### 提供本文
*-*-*

第2の技術的課題は、上記土木構築物の構築に用いられる土木構築物の構築方法であって、作業負担を軽減できると共に構築時間を短縮できる土木構築物の構築方法を提供することにある。
【課題を解決するための手段】
【0007】
上記第1の技術的課題を達成するために本発明(請求項1に係る発明)にあっては、
傾斜した施工面に対してコンクリート層が敷設され、該コンクリート層に複数の塊状部材が表面層として該コンクリート層の表面から露出され且つ積み上げられた状態をもって保持されている土木構築物において、
前記各塊状部材に、該各塊状部材の背面側において軸状部材を介して塊状の控え部材がそれぞれ連結され、
前記各塊状部材と前記各控え部材とが、前記コンクリート層を前後に挟持するように配置されている構成としてある。この請求項1の好ましい態様としては、請求項2,3の記載の通りである。

*-*-*

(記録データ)

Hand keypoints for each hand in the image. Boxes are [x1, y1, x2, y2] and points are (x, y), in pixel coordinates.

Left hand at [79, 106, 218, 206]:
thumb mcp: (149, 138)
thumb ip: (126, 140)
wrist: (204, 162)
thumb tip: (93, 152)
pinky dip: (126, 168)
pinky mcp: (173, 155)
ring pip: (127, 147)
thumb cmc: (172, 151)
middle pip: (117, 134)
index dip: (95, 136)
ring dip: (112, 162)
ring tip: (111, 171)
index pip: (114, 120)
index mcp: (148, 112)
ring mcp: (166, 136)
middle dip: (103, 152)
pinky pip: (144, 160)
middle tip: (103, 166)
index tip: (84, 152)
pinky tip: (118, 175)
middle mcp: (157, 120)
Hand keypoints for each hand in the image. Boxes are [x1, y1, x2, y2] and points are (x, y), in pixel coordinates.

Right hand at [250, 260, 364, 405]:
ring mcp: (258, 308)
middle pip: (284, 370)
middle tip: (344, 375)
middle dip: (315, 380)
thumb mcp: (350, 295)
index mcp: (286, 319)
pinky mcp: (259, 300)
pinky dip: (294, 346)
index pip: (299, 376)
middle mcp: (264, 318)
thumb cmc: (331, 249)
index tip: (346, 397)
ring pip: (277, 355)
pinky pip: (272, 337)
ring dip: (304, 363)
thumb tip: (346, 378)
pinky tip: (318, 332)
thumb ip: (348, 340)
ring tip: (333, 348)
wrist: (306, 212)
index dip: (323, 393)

*-*-*

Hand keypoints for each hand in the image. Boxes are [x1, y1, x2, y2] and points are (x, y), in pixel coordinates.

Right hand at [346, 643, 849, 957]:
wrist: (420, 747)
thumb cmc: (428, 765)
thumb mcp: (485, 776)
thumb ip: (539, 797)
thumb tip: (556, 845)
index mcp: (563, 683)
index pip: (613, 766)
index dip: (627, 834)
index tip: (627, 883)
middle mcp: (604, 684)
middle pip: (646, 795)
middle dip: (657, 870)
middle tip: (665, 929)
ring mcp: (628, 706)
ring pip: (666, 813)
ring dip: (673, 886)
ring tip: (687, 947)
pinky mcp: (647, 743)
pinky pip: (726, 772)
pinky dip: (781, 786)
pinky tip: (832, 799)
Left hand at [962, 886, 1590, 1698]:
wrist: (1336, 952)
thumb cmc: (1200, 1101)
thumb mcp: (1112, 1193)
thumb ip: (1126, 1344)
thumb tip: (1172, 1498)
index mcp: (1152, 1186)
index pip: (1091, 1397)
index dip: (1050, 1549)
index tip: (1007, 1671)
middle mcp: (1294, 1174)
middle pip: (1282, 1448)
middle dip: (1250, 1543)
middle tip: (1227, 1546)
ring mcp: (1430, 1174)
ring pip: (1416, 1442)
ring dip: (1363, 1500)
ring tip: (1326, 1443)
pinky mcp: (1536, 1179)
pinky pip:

*-*-*

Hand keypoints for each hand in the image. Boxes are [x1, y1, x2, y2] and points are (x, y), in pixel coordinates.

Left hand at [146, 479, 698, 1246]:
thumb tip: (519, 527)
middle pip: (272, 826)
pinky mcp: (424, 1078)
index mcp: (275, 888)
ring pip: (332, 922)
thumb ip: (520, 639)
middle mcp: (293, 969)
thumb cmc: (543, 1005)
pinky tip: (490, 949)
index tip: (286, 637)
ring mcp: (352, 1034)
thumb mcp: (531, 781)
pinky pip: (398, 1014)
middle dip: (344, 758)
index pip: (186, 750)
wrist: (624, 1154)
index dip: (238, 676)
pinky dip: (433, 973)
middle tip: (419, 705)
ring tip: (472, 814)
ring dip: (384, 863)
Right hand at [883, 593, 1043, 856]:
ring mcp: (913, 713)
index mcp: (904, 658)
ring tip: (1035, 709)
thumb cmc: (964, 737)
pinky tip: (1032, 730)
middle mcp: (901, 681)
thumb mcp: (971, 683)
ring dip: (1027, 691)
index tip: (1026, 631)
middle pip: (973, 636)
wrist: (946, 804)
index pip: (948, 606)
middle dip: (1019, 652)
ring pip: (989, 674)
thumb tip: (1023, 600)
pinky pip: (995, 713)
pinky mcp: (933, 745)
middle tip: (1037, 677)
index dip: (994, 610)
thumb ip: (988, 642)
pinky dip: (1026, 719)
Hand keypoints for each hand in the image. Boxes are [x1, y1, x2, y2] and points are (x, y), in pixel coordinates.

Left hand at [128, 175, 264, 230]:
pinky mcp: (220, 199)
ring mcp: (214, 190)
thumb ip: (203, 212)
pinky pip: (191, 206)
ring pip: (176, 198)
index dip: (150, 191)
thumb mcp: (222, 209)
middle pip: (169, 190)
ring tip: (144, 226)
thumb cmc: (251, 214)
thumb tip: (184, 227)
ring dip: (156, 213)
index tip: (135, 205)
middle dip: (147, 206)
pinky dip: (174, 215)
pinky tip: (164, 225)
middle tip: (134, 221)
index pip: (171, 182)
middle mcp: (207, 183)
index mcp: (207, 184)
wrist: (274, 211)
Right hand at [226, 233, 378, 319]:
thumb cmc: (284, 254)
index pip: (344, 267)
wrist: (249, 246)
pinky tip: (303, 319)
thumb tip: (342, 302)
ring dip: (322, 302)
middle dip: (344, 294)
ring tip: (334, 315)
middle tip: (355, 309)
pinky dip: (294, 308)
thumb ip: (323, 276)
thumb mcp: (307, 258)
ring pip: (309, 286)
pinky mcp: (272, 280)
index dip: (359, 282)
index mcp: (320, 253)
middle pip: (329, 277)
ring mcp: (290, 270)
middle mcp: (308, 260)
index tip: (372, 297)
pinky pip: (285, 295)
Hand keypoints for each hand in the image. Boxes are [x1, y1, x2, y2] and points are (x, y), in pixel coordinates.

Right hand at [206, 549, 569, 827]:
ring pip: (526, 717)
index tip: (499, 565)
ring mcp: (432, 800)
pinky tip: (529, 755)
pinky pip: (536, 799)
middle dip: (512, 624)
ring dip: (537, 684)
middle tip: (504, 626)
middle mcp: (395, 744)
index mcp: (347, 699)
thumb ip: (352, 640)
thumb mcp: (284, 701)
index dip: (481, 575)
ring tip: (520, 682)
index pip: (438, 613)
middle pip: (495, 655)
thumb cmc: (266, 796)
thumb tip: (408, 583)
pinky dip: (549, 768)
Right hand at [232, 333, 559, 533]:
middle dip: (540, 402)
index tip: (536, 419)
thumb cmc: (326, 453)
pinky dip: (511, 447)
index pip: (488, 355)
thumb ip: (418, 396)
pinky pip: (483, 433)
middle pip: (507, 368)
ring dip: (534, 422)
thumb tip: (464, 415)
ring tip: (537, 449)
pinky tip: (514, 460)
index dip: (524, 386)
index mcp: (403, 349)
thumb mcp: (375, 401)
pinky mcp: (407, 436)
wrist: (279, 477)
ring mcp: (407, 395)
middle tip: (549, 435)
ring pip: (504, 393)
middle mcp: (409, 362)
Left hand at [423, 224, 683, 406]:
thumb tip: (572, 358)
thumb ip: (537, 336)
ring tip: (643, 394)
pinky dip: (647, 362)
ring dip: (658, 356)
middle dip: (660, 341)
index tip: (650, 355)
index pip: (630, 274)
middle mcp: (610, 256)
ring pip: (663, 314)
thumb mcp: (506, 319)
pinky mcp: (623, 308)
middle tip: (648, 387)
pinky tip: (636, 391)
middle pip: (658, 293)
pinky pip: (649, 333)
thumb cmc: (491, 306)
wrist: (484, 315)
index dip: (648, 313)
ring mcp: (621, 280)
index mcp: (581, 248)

*-*-*

### 課題一覧
(1) 本文の「第2の技術的課題は、上記土木」から「項2,3の記載の通りである。」までの部分を、「控え部材」を「支持部材」に置き換えて書き直しなさい。
(2) 本文によれば、各控え部材は何を介して各塊状部材に連結されているか。
(3) 土木構築物に関する本文を、最後の文の後から書き進めてください。

### 解答
(1)
第2の技術的課題は、上記土木構築物の構築に用いられる土木構築物の構築方法であって、作業負担を軽減できると共に構築時間を短縮できる土木構築物の構築方法を提供することにある。
【課題を解決するための手段】
【0007】
上記第1の技術的課題を達成するために本発明(請求項1に係る発明)にあっては、
傾斜した施工面に対してコンクリート層が敷設され、該コンクリート層に複数の塊状部材が表面層として該コンクリート層の表面から露出され且つ積み上げられた状態をもって保持されている土木構築物において、
前記各塊状部材に、該各塊状部材の背面側において軸状部材を介して塊状の支持部材がそれぞれ連結され、
前記各塊状部材と前記各支持部材とが、前記コンクリート層を前後に挟持するように配置されている構成としてある。この請求項1の好ましい態様としては、請求項2,3の記載の通りである。

(2) 軸状部材を介して連結されている。

(3)
【0008】
上記第2の技術的課題を達成するために本発明(請求項4に係る発明)にあっては、
傾斜した施工面に対してコンクリート層が敷設され、該コンクリート層に複数の塊状部材が表面層として該コンクリート層の表面から露出され且つ積み上げられた状態をもって保持されている土木構築物において、
塊状部材に軸状部材を介して塊状の控え部材が連結された連結ユニットを複数用意し、
前記連結ユニットを、前記施工面の前側において、該連結ユニットの塊状部材が該控え部材よりも前側に配置されるようにしつつ複数段に亘って積み重ねて、該各連結ユニットの塊状部材により表面層を形成すると共に、該各連結ユニットの控え部材により区画層を形成し、
この後、前記表面層と前記区画層との間にコンクリートを充填する構成としてある。この請求項4の好ましい態様としては、請求項5以下の記載の通りである。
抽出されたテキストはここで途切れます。